DATA TO PROCESS: Begin

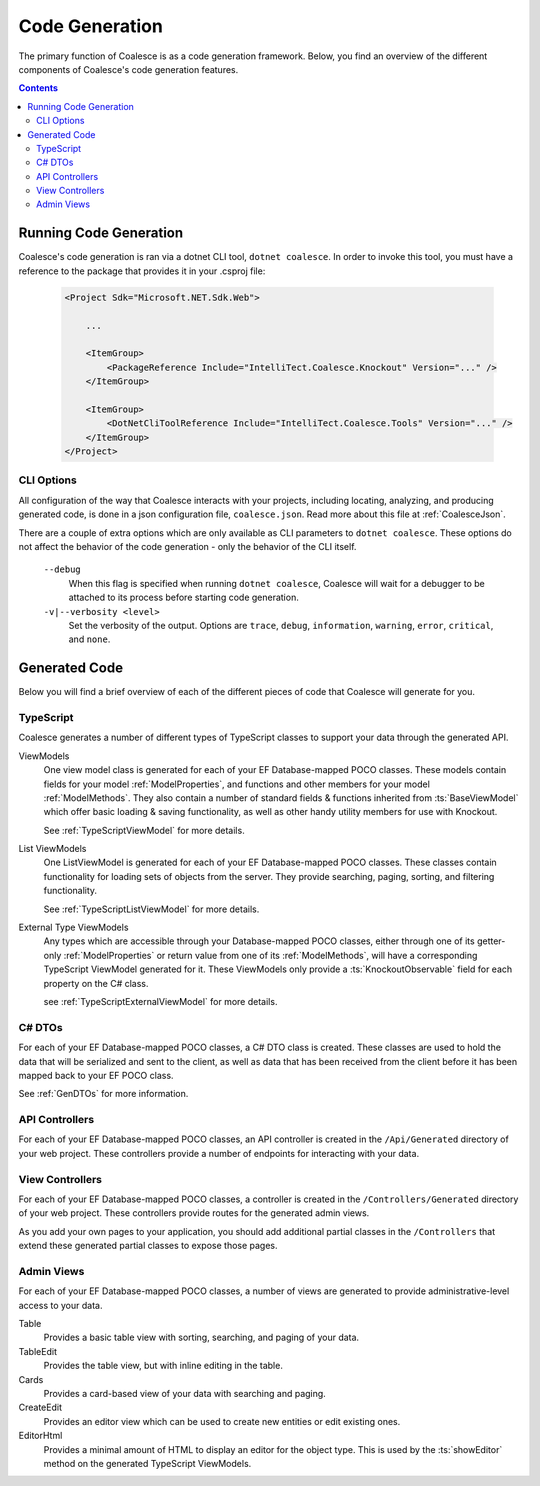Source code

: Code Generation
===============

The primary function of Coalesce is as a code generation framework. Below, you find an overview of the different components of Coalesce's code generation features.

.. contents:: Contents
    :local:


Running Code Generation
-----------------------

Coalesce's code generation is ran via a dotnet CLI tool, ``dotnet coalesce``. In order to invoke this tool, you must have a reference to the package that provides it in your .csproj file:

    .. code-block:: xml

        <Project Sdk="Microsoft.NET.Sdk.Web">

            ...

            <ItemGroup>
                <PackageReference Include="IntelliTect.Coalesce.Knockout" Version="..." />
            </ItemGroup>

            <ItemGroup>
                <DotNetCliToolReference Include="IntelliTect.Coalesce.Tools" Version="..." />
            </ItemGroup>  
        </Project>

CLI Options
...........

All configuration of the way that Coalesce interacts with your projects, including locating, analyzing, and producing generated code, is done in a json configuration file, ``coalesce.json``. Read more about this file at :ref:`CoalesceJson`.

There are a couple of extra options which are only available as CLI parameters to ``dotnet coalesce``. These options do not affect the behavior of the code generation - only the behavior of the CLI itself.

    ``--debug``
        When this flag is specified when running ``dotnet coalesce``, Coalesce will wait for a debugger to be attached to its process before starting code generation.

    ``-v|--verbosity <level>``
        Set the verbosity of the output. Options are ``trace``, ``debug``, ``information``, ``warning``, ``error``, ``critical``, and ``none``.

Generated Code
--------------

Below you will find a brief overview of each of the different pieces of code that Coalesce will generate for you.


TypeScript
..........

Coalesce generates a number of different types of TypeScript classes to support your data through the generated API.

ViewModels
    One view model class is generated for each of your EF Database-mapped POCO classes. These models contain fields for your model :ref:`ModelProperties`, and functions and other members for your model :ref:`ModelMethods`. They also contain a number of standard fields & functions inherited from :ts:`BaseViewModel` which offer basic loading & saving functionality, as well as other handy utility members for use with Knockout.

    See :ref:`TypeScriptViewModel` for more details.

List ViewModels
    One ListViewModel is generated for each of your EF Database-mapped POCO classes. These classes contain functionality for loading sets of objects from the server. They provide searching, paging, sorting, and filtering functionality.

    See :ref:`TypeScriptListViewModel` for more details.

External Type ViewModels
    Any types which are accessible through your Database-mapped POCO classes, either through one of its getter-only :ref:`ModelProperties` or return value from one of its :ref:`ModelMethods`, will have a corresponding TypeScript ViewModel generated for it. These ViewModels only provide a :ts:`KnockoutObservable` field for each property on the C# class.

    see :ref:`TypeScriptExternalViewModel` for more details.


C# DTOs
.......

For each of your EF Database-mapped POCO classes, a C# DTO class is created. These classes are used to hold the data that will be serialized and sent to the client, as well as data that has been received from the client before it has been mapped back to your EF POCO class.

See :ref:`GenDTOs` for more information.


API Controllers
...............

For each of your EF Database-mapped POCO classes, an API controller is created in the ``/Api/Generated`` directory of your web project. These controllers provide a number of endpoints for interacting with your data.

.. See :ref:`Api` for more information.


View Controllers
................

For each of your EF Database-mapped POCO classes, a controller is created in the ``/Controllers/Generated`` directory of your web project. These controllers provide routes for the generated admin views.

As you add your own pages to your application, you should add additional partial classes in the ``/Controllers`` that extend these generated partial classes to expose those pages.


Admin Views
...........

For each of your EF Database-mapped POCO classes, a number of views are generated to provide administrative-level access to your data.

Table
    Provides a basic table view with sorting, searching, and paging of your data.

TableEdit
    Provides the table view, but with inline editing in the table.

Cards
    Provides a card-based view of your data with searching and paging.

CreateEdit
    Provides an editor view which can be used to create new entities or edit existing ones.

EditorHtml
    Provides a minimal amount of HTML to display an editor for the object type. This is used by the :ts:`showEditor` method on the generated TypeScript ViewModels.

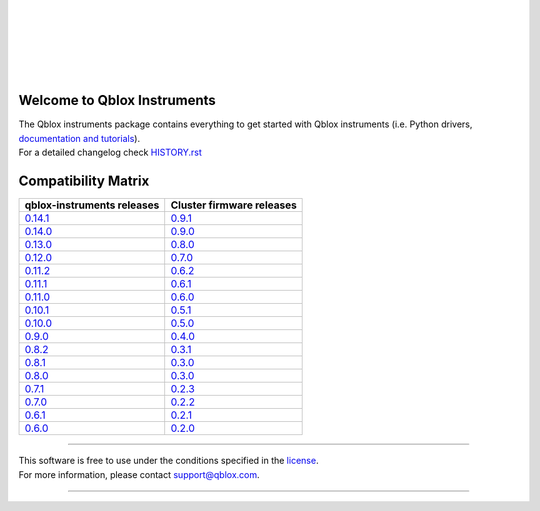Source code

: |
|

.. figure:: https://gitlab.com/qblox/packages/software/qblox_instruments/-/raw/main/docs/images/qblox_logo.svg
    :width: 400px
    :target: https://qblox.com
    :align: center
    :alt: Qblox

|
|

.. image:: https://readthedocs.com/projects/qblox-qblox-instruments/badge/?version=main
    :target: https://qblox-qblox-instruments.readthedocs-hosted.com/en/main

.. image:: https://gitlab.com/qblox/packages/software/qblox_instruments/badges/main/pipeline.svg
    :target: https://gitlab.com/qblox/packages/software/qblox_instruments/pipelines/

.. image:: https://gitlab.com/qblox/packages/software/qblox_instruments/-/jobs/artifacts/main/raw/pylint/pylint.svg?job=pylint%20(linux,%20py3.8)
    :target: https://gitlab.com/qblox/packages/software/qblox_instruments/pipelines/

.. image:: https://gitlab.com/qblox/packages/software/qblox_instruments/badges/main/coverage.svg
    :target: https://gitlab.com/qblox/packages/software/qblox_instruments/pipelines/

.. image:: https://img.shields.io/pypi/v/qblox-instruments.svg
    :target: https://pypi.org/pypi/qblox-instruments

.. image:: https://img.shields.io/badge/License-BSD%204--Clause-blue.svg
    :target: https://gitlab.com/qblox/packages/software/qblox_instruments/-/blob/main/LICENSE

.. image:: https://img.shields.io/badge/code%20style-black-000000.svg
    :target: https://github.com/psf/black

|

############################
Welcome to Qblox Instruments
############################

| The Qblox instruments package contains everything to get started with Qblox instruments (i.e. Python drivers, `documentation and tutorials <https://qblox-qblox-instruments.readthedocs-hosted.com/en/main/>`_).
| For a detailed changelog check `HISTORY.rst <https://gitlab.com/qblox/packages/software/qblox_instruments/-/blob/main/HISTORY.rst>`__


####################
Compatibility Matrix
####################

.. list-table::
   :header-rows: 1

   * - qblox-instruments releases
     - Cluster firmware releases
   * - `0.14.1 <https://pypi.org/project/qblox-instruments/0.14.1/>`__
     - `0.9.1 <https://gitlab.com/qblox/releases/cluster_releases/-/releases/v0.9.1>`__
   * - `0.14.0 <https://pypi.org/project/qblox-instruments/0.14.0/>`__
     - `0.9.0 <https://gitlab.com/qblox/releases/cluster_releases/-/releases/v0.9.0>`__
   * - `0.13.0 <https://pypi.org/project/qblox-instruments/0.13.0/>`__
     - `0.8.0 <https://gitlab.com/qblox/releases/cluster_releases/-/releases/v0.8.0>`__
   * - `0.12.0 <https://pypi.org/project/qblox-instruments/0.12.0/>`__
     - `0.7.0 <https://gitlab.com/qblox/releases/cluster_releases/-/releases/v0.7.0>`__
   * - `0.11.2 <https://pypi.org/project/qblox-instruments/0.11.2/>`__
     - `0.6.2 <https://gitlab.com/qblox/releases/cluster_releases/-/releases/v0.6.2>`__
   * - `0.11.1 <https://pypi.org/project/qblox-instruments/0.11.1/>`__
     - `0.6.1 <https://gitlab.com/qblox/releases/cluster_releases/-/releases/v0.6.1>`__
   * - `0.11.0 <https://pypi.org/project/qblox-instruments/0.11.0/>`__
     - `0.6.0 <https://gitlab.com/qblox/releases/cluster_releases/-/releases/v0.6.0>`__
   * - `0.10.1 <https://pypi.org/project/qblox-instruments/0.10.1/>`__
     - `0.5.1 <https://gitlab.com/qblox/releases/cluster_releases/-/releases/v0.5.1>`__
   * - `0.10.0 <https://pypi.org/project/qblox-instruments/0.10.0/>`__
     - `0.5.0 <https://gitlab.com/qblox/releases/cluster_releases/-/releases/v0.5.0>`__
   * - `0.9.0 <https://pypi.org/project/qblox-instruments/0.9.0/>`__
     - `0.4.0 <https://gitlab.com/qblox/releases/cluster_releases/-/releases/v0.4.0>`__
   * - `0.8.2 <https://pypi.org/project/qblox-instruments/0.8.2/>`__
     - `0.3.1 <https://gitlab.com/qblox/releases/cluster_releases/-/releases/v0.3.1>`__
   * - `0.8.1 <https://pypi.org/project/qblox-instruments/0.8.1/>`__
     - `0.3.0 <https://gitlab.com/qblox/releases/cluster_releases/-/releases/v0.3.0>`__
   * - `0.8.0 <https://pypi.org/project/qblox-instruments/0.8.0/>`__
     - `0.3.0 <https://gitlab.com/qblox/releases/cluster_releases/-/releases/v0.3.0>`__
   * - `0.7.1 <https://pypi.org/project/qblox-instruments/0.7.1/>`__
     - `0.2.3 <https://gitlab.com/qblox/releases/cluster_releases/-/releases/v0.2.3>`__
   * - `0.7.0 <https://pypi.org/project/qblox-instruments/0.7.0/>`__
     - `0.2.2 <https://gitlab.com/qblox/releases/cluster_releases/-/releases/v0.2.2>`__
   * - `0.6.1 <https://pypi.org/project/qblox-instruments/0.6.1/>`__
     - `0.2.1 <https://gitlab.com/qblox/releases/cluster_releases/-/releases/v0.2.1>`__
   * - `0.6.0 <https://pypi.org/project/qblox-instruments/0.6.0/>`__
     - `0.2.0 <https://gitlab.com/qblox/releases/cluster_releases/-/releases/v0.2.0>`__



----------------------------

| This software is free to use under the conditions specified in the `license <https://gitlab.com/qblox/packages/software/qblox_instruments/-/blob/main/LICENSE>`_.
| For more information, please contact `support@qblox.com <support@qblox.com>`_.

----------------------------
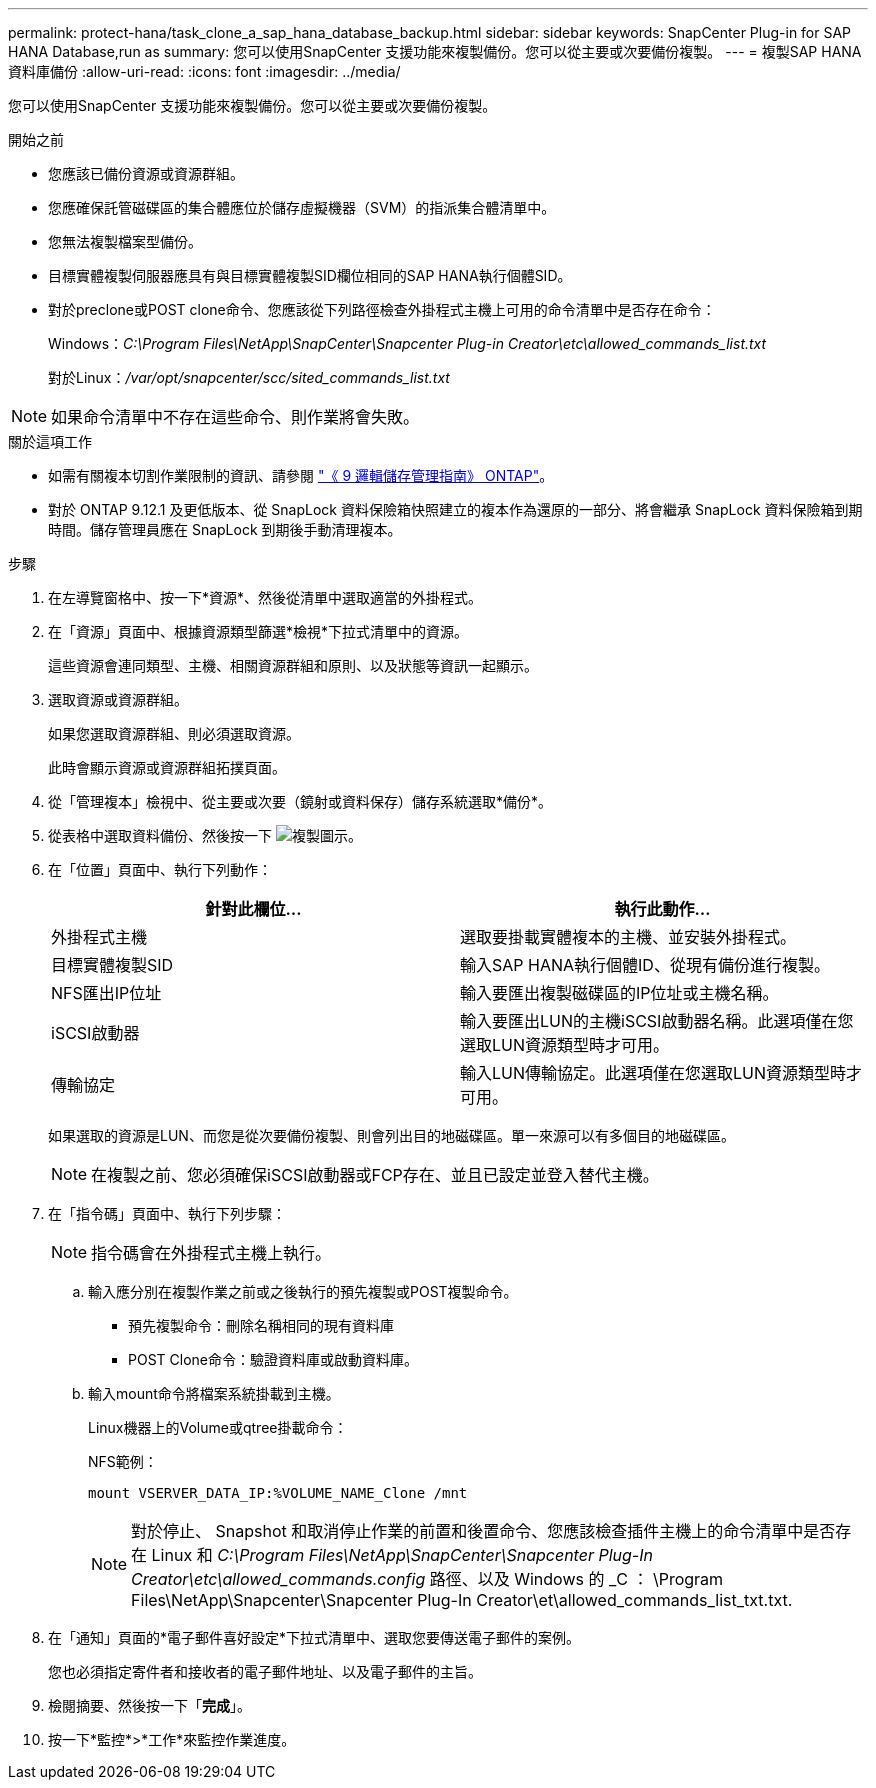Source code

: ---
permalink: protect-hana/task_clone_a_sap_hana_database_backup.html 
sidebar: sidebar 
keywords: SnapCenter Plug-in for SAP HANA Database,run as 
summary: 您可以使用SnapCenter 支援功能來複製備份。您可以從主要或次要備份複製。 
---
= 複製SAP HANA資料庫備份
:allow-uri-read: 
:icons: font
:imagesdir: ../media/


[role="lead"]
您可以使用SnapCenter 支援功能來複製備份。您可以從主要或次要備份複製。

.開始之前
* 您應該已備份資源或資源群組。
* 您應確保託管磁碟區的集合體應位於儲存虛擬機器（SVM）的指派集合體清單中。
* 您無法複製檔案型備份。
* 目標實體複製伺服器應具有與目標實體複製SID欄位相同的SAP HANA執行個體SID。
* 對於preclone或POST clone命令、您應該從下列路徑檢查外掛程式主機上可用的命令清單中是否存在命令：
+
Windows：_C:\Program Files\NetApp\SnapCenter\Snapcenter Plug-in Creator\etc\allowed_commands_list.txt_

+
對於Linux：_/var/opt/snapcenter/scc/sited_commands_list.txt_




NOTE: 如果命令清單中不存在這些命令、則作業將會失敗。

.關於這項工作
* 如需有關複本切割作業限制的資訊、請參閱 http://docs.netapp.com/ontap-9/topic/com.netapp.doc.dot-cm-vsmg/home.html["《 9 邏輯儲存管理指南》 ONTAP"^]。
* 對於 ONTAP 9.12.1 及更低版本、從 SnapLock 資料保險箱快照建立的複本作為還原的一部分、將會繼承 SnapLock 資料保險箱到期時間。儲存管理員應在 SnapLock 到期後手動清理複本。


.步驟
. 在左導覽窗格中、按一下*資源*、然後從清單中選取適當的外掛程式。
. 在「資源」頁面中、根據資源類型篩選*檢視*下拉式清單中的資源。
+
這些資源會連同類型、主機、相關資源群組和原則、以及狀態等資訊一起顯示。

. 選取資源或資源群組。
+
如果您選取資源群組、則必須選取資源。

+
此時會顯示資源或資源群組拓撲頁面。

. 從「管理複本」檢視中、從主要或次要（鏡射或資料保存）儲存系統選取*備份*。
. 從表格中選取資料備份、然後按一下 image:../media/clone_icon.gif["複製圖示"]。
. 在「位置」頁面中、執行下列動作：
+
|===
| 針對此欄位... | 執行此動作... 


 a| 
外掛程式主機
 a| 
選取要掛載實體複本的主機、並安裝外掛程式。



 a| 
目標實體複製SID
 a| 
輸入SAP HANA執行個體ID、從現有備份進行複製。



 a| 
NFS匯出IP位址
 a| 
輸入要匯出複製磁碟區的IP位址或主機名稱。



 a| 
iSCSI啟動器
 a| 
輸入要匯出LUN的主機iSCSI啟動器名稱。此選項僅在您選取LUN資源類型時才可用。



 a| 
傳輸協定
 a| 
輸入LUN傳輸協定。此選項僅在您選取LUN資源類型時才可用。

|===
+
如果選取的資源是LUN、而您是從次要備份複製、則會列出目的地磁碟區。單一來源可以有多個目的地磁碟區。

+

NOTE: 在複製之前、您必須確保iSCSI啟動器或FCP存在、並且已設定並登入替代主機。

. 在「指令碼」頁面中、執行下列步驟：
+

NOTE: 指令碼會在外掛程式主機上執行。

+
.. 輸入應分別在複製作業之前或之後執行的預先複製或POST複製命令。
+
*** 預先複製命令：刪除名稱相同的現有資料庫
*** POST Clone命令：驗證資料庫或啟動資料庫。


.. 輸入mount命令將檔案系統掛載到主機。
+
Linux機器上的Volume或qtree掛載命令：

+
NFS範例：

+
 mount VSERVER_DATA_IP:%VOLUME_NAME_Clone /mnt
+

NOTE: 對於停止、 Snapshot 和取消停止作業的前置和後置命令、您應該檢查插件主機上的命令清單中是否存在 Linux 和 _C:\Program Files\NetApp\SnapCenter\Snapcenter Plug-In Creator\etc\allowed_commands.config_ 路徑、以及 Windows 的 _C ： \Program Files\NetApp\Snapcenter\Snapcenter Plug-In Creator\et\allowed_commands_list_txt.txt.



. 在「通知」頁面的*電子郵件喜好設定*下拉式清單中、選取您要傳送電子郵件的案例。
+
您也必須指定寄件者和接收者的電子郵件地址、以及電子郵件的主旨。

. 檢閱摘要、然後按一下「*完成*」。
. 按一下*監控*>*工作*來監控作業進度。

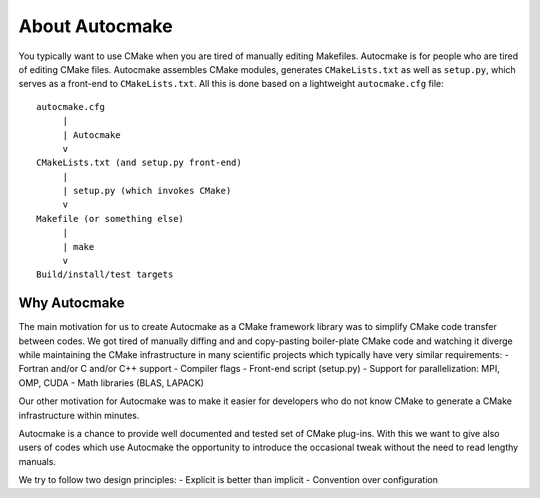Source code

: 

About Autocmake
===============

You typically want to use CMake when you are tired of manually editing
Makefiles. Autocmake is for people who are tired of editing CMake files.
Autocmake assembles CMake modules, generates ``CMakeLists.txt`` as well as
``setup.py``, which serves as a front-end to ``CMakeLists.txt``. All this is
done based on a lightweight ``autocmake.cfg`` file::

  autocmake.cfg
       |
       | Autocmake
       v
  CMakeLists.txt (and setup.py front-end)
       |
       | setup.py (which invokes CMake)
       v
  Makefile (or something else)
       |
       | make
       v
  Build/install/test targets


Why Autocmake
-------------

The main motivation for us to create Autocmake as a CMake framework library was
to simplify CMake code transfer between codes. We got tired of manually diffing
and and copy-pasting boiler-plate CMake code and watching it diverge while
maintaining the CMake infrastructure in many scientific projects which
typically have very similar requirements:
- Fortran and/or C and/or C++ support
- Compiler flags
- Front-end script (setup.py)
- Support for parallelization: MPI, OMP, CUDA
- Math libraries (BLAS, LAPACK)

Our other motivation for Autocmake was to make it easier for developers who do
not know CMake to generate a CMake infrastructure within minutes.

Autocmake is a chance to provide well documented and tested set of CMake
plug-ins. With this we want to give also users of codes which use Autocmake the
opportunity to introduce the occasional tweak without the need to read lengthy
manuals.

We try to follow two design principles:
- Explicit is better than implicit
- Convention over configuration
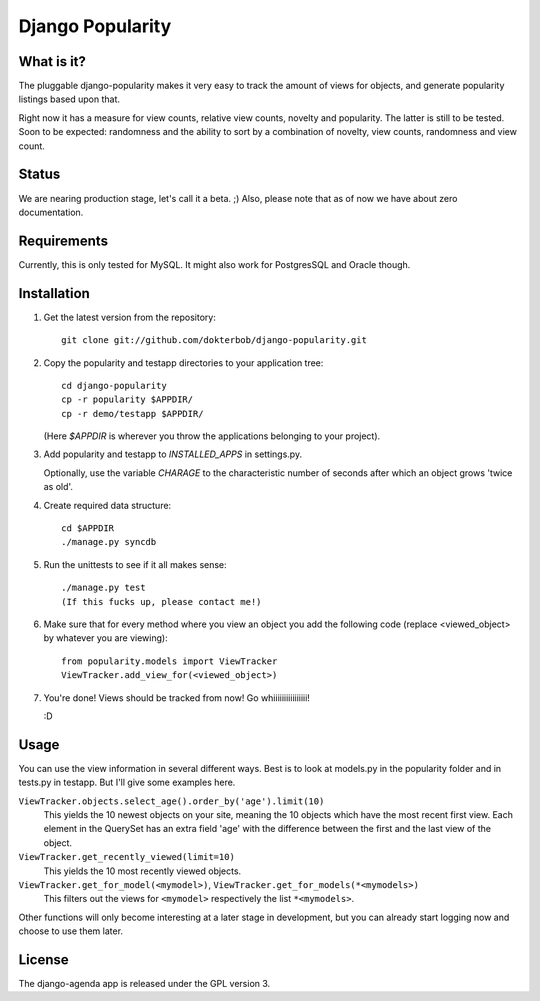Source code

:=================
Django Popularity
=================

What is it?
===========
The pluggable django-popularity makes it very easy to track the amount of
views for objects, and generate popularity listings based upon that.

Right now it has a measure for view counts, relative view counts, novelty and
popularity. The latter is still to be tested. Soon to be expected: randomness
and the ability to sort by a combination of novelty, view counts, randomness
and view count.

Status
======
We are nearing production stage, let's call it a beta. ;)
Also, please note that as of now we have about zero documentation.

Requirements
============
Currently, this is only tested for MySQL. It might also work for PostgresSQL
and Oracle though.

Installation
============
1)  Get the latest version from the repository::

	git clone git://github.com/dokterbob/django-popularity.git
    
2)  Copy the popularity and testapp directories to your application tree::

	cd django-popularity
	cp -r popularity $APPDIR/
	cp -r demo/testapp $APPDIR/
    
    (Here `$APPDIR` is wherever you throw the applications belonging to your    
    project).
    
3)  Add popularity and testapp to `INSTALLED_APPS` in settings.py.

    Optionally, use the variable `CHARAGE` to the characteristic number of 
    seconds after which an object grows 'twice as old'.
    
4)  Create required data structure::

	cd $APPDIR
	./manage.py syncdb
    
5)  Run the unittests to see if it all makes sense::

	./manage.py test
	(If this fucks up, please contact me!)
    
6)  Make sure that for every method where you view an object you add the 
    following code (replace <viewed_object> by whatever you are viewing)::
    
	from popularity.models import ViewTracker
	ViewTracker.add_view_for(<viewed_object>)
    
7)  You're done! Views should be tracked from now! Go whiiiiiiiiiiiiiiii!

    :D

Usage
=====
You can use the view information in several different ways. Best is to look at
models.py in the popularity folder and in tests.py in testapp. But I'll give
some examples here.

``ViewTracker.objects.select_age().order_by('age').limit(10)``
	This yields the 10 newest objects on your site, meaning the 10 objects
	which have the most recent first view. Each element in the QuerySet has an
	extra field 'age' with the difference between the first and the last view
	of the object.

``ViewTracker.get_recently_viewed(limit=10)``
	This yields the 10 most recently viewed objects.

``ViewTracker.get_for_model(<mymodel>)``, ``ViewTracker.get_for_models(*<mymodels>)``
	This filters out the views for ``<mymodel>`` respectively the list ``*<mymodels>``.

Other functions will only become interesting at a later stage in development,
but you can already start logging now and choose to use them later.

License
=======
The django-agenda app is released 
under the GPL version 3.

DATA TO PROCESS: End

- **ACTIVITY**
Within the entries above, how many lines include the word "limit"? Respond with the number only.

- **SOLUTION FOR THIS PROBLEM**
2